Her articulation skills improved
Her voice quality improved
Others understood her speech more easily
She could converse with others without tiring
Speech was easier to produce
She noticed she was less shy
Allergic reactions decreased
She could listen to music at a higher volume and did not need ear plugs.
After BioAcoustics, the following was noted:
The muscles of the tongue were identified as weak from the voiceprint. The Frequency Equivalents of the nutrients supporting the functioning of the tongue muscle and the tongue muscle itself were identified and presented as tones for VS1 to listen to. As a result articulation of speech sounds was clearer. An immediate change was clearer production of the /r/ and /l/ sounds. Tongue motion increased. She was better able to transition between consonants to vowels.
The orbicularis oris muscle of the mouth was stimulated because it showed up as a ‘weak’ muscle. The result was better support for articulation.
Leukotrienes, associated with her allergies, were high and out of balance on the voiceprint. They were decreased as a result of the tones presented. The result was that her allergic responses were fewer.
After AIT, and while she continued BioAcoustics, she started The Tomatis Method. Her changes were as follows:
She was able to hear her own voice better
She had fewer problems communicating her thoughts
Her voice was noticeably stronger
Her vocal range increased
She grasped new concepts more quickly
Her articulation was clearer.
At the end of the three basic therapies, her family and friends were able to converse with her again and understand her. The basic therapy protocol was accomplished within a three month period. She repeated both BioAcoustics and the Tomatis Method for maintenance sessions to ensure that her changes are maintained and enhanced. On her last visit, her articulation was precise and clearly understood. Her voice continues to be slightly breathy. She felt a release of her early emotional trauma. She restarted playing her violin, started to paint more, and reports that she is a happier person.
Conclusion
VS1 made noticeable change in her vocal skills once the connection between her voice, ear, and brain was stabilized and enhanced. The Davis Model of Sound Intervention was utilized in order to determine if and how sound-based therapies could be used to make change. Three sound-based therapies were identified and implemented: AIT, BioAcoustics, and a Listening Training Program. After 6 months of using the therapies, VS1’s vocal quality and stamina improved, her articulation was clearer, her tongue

--------------------------------------------------

▶ What the task requires:
After locating the line that contains "After BioAcoustics, the", please copy exactly every line from the start of the records through it, and nothing else.

▶ Exercise answer:
Her articulation skills improved
Her voice quality improved
Others understood her speech more easily
She could converse with others without tiring
Speech was easier to produce
She noticed she was less shy
Allergic reactions decreased
She could listen to music at a higher volume and did not need ear plugs.
After BioAcoustics, the following was noted:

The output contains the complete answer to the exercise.